Thursday, May 11, 2006

Jigsaw, Part 3: Baillargeon

Renee Baillargeon has the most amazing memory of anyone I've met. She remembered me from a brief meeting nearly 5 years ago, when I was just starting my whole Ph.D. thing with Jacques. This Cognitive Jigsaw is about how some ideas that I'd heard about can be put together. So far, I've gotten up to [[Sperber+Csibra]+Aslin]. Now for Renee. Anyhow, she gave a very clear picture of how she sees physical reasoning develop in infancy. The basic idea is that there is core knowledge, which is used to interpret a scene.
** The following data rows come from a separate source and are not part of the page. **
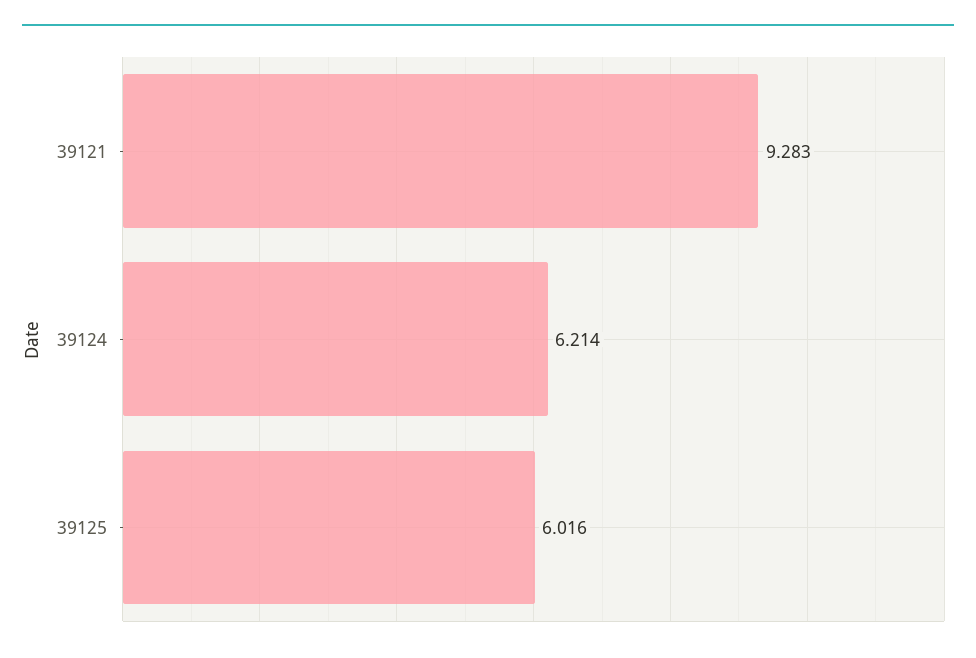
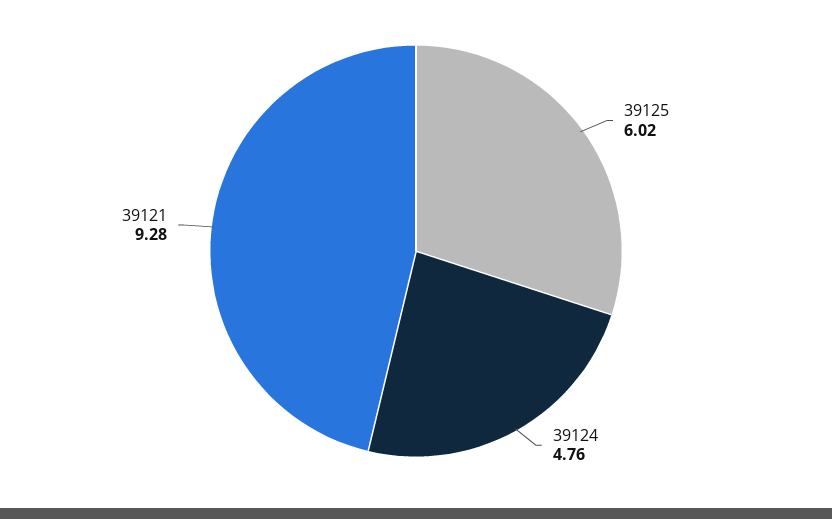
39124: 6.214 -> 4.76

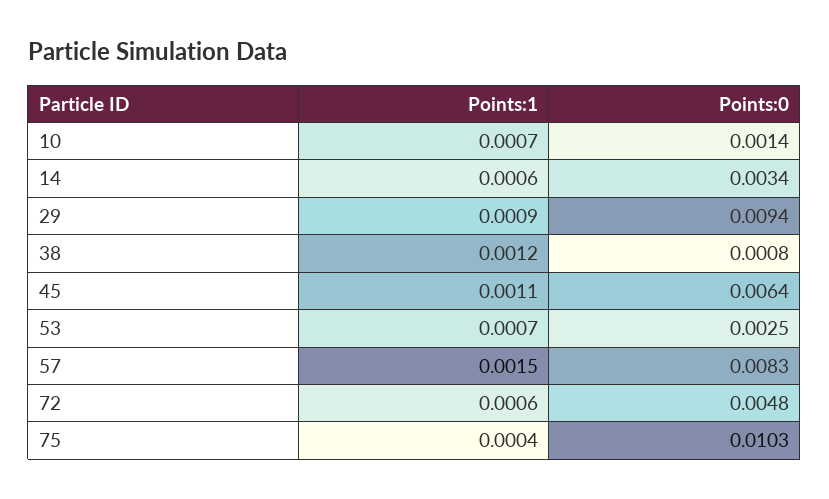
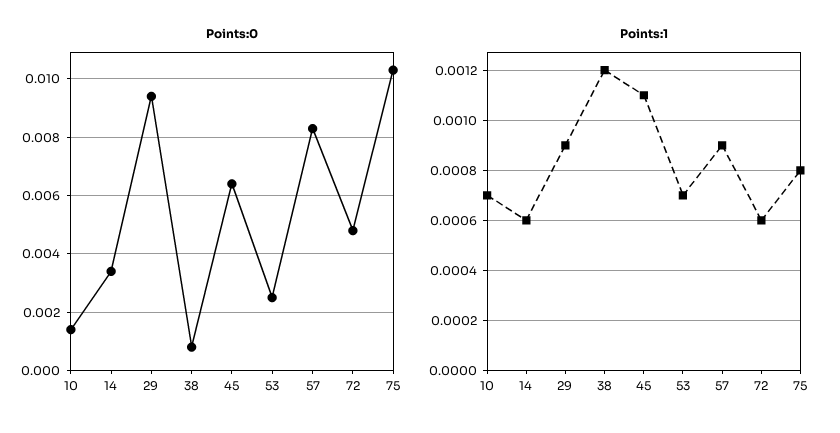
Points:1, 57: 0.0015 -> 0.0009
Points:1, 75: 0.0004 -> 0.0008

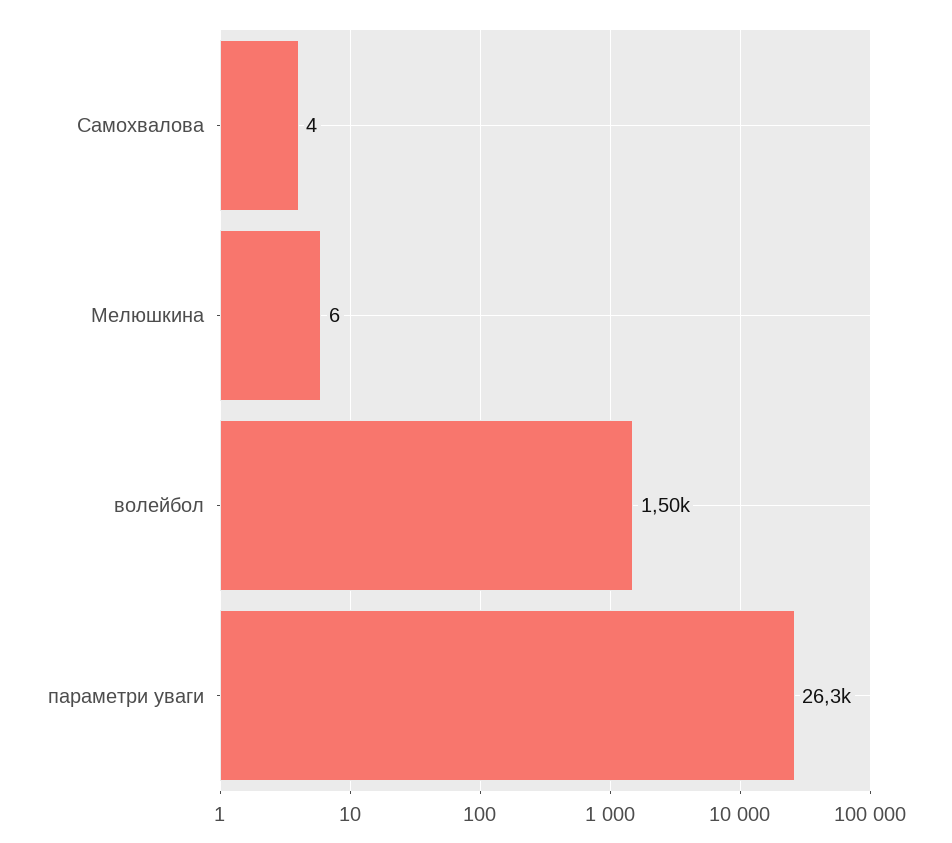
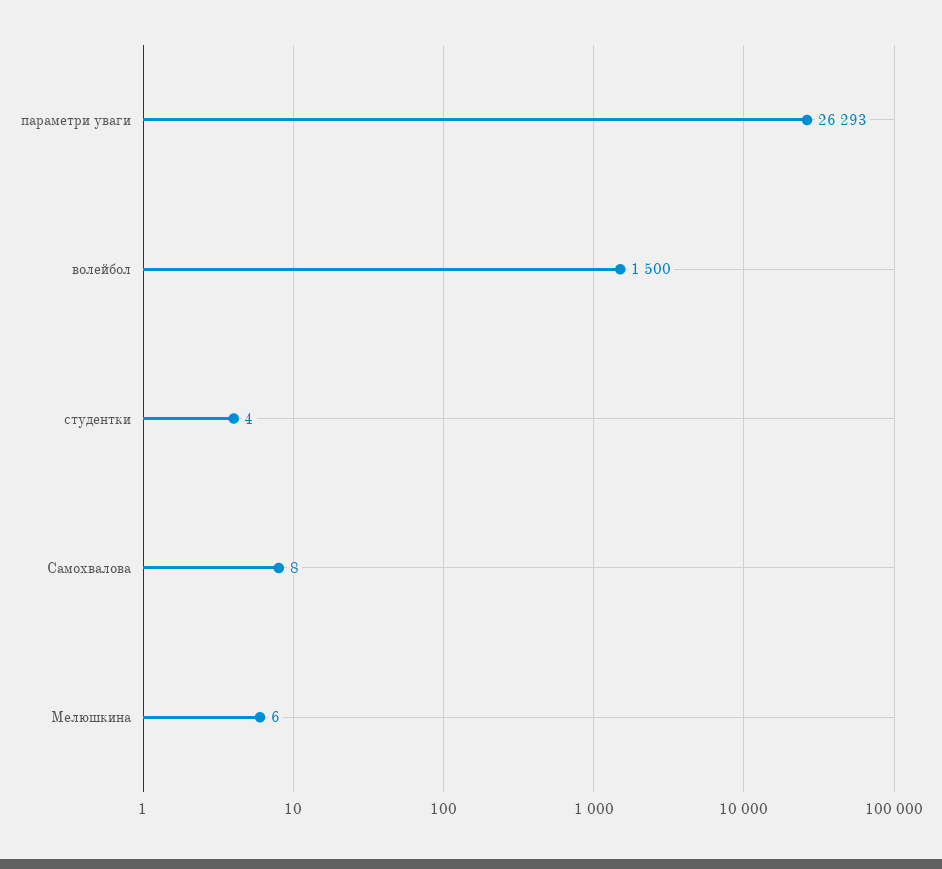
Самохвалова: 4 -> 8
студентки: none -> 4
The scene is built out of Basic Information (is that a tube or a cylinder? Is something inside something or behind it?) and Variable Information (height of an occluder, the colour of an occluded object). Variable Information is the tricky bit. Essentially, it seems that there are innate biases (Basic Information), and then the baby has to learn that some other sources of information (like height, width, colour, transparency) also need to be taken into account. The really funny thing is that, imagine a kid has figured out that a tall object cannot be out-of -sight when it is placed inside a shorter cylinder (this happens around 7.5 months of age). Then, at this stage, the kid will NOT have figured out that the same is true also for tubes! {In the figure, you see a tall-container and a short-container event, where a container is a cylinder. Click the image for the article}. Renee et al interpret these findings to say that different events are encoded differently, and figuring one out expands to all instances of the same event, but not to different events. So, if the kid figures out containment in cylinders, it will know containment of any kind of object in any kind of container, thus generalizing over cylinders, but will NOT generalize to tubes, which it will represent as a separate event in it's wee mind. So the representation in the kids mind is something like:
{Contains(Cylinderi, Objectj} ...1
..abstracting over different cylinders and different objects in different conditions. Under these conditions (and not necessarily any other), the child will make an inference of the kind
[If(IsShorter(Cylinderi,Objectj)) Then IsVisible(Objectj) Else IsInvisible(Objectj)] ...2
...if you get my drift.. :) The point was that {Contains(Cylinderi, Objectj} is not the same as {Contains(Tubei, Objectj}. So, while the infant might apply rules like 2 to the former, it might not to the latter. So what does this have to do? Well, to get to that, one more piece is needed: at an age when an infant will NOT attend to height in a tube, it can be made to do so by somehow indicating that height is the variable of importance, so please, dear baby, apply core-knowledge to the height variable as well. Well, from what we know from the previous posts, adult-infant interactions themselves carry an assumption about their relevance; it's entirely plausible that under the appropriate situation, the baby can be made to share the point of view of the adult. How?

SciFi experiment

If the experimenter shows surprise.. would the kid pick that up?